The Trilio FUSE plugin for S3 has a similar construct. For each file that application creates using POSIX API, the FUSE plugin creates a manifest object which is very similar to inode structure. The manifest object metadata fields hold file attributes such as creation time, access time, modified time, size, etc. The contents of the manifest reflects the list of paths to data objects. Each data object is similar to data block in a Linux file system but each data object is much larger in size. The default value is set to 32 MB and is not configurable. The FUSE plugin implements read/write operations on the file very similar to Linux file system. It calculates the data object index that corresponds to read/write offset, downloads the object from object store and then reads/writes the data in the data block. If the operation is a write operation it then uploads the data object back to object store.

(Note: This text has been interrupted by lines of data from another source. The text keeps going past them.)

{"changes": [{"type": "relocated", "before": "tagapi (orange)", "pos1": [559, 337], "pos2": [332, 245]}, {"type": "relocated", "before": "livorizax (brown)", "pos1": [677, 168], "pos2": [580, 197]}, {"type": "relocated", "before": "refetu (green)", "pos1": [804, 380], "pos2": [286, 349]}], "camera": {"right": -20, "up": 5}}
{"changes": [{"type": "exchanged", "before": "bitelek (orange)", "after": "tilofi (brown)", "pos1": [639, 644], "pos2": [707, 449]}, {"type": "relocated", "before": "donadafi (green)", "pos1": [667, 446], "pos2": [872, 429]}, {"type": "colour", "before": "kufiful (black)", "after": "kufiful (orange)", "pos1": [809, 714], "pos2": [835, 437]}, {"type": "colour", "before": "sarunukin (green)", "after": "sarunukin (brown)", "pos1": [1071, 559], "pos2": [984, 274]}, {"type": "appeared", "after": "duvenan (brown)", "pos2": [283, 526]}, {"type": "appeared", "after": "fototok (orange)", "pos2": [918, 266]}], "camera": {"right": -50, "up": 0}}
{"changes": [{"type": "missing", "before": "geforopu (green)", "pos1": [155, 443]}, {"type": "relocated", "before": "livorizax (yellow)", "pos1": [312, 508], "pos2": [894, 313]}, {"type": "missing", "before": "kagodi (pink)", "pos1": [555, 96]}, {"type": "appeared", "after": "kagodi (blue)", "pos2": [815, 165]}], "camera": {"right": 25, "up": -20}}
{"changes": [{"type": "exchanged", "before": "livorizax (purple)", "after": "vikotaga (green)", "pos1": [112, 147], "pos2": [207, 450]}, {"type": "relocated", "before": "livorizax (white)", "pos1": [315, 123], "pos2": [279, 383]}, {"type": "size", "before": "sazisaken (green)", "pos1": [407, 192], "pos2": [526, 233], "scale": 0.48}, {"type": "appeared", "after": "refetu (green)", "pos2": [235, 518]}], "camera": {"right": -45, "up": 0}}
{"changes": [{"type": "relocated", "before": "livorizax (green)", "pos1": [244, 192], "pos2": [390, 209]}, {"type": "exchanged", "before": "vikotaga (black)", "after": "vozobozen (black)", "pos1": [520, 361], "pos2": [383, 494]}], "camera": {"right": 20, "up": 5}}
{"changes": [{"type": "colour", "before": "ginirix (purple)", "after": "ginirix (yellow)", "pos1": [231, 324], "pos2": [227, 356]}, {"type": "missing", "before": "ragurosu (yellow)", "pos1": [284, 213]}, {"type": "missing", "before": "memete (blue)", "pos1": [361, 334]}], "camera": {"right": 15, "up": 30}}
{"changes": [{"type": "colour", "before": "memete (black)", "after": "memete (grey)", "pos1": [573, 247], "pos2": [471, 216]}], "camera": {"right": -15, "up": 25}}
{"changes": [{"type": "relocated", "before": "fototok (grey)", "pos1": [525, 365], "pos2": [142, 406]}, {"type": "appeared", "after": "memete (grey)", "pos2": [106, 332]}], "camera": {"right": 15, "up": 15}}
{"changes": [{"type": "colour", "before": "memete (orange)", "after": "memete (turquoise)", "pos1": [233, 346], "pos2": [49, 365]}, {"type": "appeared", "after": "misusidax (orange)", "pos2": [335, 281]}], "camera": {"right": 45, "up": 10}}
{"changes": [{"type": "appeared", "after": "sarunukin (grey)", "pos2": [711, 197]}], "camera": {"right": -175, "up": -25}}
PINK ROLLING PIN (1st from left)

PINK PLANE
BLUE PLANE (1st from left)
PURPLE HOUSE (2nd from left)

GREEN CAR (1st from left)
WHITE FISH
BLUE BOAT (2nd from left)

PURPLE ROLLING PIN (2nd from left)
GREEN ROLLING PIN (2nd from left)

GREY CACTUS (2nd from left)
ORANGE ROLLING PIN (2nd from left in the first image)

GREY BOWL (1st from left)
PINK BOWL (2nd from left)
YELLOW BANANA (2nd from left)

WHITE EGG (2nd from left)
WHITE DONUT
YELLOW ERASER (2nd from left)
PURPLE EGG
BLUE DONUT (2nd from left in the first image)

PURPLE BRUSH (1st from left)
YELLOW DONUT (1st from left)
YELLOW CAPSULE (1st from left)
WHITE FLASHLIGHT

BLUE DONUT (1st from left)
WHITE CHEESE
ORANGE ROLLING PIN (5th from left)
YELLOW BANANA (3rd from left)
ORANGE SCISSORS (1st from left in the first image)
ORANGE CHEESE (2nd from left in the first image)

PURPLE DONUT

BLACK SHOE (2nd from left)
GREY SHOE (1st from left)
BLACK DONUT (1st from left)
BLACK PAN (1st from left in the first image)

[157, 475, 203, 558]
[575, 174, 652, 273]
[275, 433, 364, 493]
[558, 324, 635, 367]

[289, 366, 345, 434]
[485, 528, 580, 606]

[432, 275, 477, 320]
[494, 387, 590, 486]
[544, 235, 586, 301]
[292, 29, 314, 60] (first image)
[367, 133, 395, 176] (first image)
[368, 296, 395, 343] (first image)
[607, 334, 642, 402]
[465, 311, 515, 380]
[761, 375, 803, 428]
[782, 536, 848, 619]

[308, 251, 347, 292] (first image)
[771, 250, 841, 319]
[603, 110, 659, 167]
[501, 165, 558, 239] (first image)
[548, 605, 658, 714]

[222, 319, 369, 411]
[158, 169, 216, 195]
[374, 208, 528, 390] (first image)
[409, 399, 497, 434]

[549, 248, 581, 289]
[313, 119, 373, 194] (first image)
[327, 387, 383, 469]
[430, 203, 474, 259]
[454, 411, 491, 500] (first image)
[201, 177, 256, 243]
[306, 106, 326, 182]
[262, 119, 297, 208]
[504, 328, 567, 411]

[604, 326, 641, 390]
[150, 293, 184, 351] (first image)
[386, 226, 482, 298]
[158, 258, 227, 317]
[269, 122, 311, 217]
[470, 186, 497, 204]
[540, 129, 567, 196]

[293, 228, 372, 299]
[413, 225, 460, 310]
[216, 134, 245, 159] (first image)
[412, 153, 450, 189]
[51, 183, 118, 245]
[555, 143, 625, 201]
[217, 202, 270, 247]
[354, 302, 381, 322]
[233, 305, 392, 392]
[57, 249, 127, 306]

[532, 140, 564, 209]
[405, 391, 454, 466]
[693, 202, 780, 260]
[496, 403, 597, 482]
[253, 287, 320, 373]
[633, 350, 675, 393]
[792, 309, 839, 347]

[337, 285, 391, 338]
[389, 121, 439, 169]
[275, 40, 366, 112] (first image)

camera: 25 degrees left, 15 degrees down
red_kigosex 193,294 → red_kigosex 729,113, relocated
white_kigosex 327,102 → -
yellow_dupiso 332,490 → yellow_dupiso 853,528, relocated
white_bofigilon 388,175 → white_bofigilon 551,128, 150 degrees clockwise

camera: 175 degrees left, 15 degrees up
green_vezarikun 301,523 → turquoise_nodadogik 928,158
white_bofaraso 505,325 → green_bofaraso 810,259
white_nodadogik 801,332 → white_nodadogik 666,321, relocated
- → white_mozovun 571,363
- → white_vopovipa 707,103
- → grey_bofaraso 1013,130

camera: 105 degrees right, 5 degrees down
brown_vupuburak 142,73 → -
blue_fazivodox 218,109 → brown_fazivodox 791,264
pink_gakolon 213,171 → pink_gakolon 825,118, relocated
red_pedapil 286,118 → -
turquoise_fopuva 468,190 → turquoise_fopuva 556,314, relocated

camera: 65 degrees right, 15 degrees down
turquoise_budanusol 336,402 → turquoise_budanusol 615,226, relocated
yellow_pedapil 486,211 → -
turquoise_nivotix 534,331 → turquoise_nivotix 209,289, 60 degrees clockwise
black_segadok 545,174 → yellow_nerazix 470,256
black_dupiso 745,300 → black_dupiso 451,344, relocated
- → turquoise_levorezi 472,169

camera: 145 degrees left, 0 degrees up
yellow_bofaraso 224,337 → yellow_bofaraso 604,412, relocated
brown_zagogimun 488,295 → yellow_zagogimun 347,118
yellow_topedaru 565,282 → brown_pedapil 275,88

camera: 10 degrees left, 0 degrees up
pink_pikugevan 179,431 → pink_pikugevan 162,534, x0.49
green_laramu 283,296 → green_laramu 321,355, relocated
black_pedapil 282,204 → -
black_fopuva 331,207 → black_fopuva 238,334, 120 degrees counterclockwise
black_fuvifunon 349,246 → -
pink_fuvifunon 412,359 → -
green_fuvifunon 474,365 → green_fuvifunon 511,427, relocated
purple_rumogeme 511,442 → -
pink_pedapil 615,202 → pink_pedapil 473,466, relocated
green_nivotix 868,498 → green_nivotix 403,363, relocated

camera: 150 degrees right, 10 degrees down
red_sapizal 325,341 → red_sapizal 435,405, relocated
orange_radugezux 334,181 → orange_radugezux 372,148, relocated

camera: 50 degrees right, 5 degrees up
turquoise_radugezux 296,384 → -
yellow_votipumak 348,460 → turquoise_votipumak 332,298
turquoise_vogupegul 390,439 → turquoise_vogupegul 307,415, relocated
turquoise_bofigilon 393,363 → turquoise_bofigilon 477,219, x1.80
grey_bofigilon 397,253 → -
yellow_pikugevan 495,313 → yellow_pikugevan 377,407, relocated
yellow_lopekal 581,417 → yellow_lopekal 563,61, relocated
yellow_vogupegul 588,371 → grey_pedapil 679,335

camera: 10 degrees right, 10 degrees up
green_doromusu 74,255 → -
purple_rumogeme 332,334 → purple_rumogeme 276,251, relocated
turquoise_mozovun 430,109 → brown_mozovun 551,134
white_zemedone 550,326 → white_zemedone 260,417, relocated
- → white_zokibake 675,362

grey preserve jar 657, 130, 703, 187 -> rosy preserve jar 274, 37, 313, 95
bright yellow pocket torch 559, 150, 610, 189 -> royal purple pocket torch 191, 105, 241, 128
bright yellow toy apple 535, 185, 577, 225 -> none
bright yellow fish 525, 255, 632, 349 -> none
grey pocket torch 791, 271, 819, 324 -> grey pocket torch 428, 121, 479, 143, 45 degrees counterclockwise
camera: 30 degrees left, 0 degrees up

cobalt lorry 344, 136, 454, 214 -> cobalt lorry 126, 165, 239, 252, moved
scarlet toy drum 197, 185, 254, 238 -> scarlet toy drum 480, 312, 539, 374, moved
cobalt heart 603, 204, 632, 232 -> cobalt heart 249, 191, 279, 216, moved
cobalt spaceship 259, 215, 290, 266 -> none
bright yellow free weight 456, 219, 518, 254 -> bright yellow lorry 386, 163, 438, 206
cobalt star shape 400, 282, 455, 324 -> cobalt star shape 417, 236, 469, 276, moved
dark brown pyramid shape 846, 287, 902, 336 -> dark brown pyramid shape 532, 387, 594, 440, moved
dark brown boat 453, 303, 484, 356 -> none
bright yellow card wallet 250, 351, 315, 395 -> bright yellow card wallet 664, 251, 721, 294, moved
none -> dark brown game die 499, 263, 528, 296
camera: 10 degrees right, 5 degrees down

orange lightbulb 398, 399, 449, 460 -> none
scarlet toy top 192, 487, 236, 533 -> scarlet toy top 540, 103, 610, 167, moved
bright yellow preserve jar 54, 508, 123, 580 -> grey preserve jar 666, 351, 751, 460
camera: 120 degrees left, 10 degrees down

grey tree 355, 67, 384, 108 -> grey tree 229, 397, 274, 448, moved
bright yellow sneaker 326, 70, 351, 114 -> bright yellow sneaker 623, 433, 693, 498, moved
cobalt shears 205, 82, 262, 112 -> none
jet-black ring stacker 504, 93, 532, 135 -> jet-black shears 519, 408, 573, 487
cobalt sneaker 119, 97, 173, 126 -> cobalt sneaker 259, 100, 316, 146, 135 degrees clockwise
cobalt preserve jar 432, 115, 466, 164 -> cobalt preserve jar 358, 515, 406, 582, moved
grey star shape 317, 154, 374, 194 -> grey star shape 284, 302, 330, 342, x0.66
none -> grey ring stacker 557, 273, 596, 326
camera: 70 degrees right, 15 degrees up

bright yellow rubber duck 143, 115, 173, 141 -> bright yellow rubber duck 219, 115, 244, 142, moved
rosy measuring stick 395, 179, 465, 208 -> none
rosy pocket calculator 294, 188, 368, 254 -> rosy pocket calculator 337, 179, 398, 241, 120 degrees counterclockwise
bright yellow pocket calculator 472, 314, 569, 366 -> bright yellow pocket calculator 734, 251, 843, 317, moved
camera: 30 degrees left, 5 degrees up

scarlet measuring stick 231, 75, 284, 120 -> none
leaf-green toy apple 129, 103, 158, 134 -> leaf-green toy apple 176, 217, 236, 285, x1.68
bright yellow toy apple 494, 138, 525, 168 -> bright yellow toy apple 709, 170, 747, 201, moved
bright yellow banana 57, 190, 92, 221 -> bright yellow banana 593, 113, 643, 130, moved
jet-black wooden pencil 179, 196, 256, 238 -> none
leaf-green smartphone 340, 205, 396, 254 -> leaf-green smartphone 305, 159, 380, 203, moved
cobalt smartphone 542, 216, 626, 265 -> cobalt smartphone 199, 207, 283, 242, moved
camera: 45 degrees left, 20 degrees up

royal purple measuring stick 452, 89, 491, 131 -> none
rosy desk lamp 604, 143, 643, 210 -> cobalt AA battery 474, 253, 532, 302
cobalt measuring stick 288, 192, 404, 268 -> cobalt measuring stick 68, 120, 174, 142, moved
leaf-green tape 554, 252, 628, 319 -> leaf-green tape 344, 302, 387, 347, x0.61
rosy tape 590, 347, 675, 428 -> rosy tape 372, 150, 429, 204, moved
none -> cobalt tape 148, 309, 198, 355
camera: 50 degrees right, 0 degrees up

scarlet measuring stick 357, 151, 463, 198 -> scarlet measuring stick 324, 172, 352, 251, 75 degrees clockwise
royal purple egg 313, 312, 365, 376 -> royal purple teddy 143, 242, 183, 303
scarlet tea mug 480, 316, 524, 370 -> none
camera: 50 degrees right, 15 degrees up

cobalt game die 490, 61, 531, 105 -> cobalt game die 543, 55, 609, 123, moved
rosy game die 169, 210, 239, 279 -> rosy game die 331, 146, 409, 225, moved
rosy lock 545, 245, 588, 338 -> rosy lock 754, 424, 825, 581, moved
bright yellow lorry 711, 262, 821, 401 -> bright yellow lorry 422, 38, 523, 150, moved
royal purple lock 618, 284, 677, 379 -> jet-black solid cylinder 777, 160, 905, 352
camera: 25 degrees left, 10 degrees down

The Trilio FUSE plugin breaks a large file into fixed size data blocks, it can scale well irrespective of the file size. It delivers the same performance with 1 TB file or with 1 GB file. Since it only downloads/uploads data blocks, it does not require any storage from local disk.
In the above example, backupimage1
is around 224 MB, which is split into 7 data objects of 32 MB. Read/write implementation of fuse plugin calculates the data object based on the read/write offset and fetches the corresponding data object from object store. It reads or modifies the data by length at offset adjusted to data object and uploads the data object into object store if modified.
To improve read/write performance, the FUSE plugin caches 5 recently used data objects per file in memory so the datamover must have enough RAM to accommodate 160MB for cached datablocks.